Killing for non
violent behavior or for one’s beliefs occurs in almost all eras of history. The
Old Testament is filled with episodes of killings based on idol worship,
disobedience, dishonoring a parent, belonging to a particular ethnic group
(such as the Amalekites), and unspecified offenses against God (see Genesis 38
and the story of Onan and his brothers). The New Testament tells the story of
Jesus killed for his beliefs. The last
two millennia are litanies of killings based on religion. The creed settled by the Catholic Church
could not be easily breeched without punishment to heretics. Sometimes they
lost their jobs. Sometimes they were
imprisoned. At its worst, the heretics
were put to death. The Reformation led
to the death of Michael Servetus (not by Catholics but by Calvin who was
outraged by Servetus’s heresies). It also led to the death of Giordano Bruno in
Rome, also burned at the stake for refusing to reject his own beliefs and
writings. Servetus and Bruno are unusual
in their beliefs because they were priests of the Catholic Church who both
rejected the Trinity. Servetus is a founder of Unitarianism with his book “On
the Errors of the Trinity.” Bruno also
rejected the virgin birth of Jesus and the transubstantiation of the blood and
body of Christ during the ritual of the Eucharist.
What is also
unusual is that both Servetus and Bruno were scientists. Servetus independently discovered the
circulation of the blood (at least the role of the heart and lungs in “purifying”

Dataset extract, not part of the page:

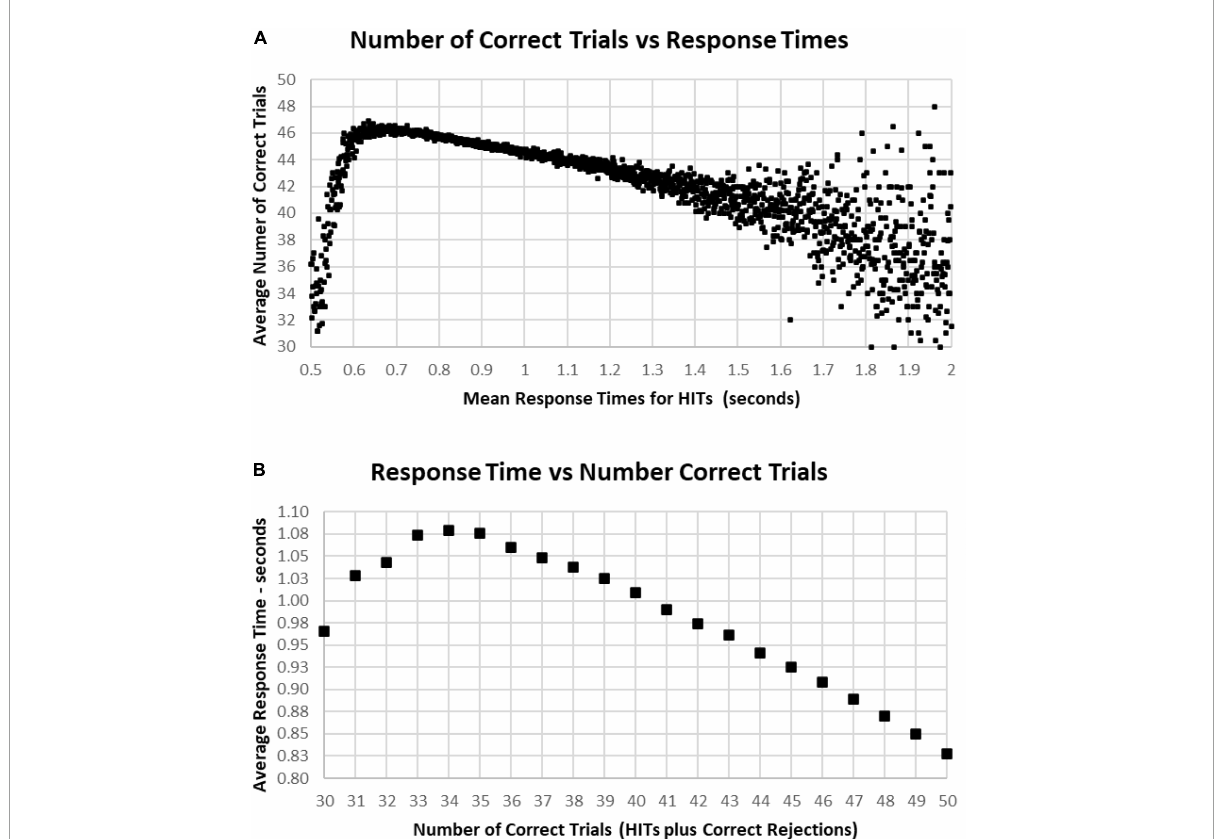
FIGURE10 (A) Average number of correct responses for each RT. The most correct responses occurred at an RT of about 0.650 s with about 46 correct (90%). The average number correct fell sharply with faster RTs and more slowly with slower RTs, until an increased variability is seen, largely due to the smaller number of subjects with RTs slower than 1.4 s. (B) Again, same data averaging RT by number of correct responses. Note that 100% correct (50 correct responses) is associated with an RT of 0.828 s. With a decreased number of correct responses, there is a progressive slowing of RT until an RT of 1.079 s at 34 correct (68%), but lower numbers of correct responses again show the discordance of RTs and performance with poorer levels of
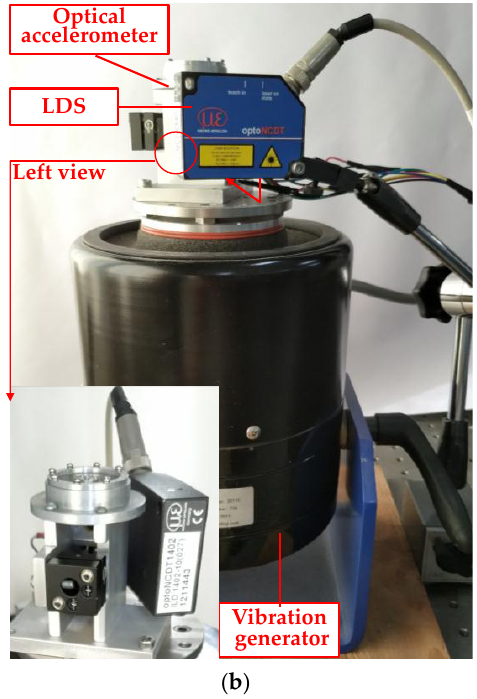
Figure 6. Experimental setup for the designed optical accelerometer calibration. ( a ) Diagram, ( b ) photo. LDS: laser displacement sensor.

the air we breathe in and out). Servetus taught map-making, medicine, and
astronomy as well as courses in theology.
Bruno taught mathematics, mnemonic methods of memory, and astronomy as
well as philosophy as he went through seven or eight universities in his teaching
career. None of Servetus’s scientific work
was at issue in his condemnation by both Protestant and Catholic agents seeking
his arrest. It was luck that he was tried by Calvin’s court in Geneva rather
than brought back to Italy for trial by the Church. Bruno’s science was tied to his religious beliefs
and those scientific beliefs were only one of seven charges of heresy against
him. Bruno accepted the Copernican model
of a solar system in which the earth was the third planet orbiting the sun. He
correctly identified the sun as a star. He then inferred that all stars had
planets and that life must exist on most or all of them. He also believed the universe was infinite
and thus life, the material world, and God are all names of one ultimate reality
or God. That heresy the Church
identified as pantheism.
Galileo also
endorsed Copernicus’s model and offered evidence from his use of the telescope
he made which revealed moons around Jupiter (he calculated their orbits and
predicted their positions on any given day provided to him), craters and
mountain ranges on the moon, Saturn’s rings (he called them “ears” because of
the way they were tilted), the phases of Venus, and the sunspots on the sun
which allowed him to calculate the sun’s rotation and proving the sun was not a
perfect globe. Galileo was charged with
disobedience because his published works ridiculed the prevailing Ptolemaic
model of the earth as the center of the universe. Luther and Calvin were in full agreement with
the Catholic Church that the heliocentric model should be condemned because it
implied the biblical account of the universe was false. Galileo lucked out and
avoided a death sentence. He chose to
confess his error, denounce his publications, and spend the rest of his life in
house arrest.
It took a long
time for the crime of heresy to be seen as an error of belief and not as a
capital crime. In many parts of the world
heresy can still be used to justify a death sentence. Even where
it may not be a government policy, individuals can convince themselves that
heretics should be silenced by death rather than by the superior arguments they
should try to muster in defense of their own beliefs.